🤖 AI Summary
To address insufficient vision-language modality alignment in zero-shot image classification, this paper proposes a collaborative iterative transductive learning framework. Methodologically: (1) it introduces large language model (LLM)-supervised guidance into transductive vision-language model (VLM) training for language-driven attribute discovery; (2) it establishes an attribute-space incremental generation mechanism with bidirectional feedback adaptation; and (3) it integrates attribute-augmented transductive inference, joint fine-tuning of cross-modal encoders, and iterative label distillation. Evaluated on 12 zero-shot benchmarks, our method achieves an average accuracy gain of +8.6% over CLIP and +3.7% over transductive CLIP; it also demonstrates strong few-shot generalization. Ablation studies confirm the indispensability of each component. The core contribution lies in establishing a language-model-driven, attribute-evolvable paradigm for cross-modal collaborative optimization.
📝 Abstract
Transductive zero-shot learning with vision-language models leverages image-image similarities within the dataset to achieve better classification accuracy compared to the inductive setting. However, there is little work that explores the structure of the language space in this context. We propose GTA-CLIP, a novel technique that incorporates supervision from language models for joint transduction in language and vision spaces. Our approach is iterative and consists of three steps: (i) incrementally exploring the attribute space by querying language models, (ii) an attribute-augmented transductive inference procedure, and (iii) fine-tuning the language and vision encoders based on inferred labels within the dataset.

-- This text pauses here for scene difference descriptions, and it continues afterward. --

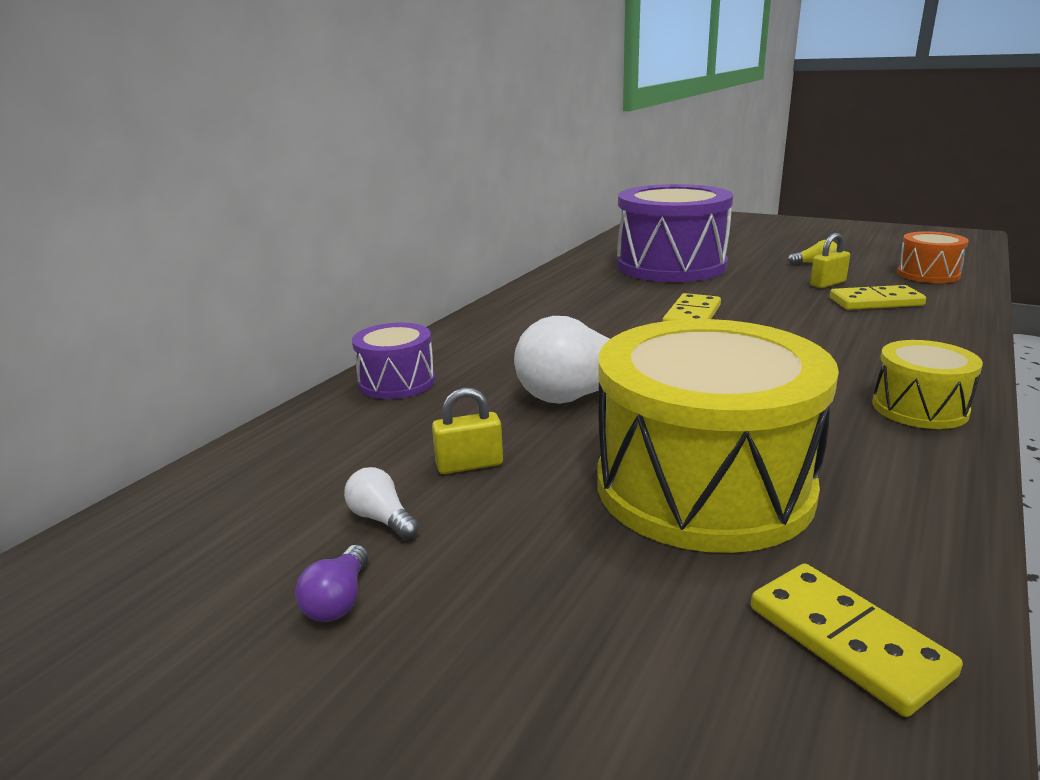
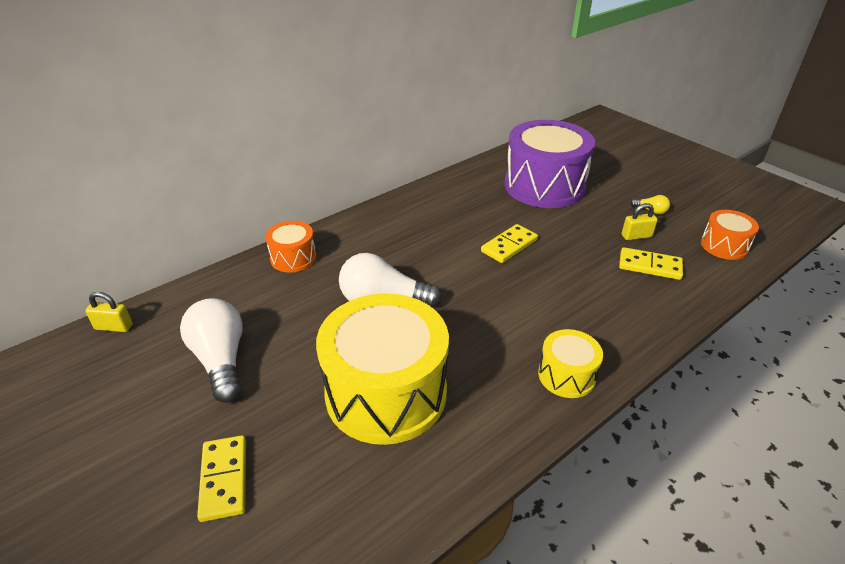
camera: 20 degrees right, 15 degrees up
(338, 600) = (173, 403): purple light bulb -> none
(381, 519) = (221, 360): white light bulb -> white light bulb, size x2.26
(397, 382) = (293, 258): purple drum -> orange drum
(469, 465) = (285, 336): yellow padlock -> yellow padlock (114, 327)
(847, 641) = (364, 510): yellow domino -> yellow domino (224, 479)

Through experiments with CLIP encoders, we demonstrate that GTA-CLIP, yields an average performance improvement of 8.6% and 3.7% across 12 datasets and 3 encoders, over CLIP and transductive CLIP respectively in the zero-shot setting. We also observe similar improvements in a few-shot setting. We present ablation studies that demonstrate the value of each step and visualize how the vision and language spaces evolve over iterations driven by the transductive learning.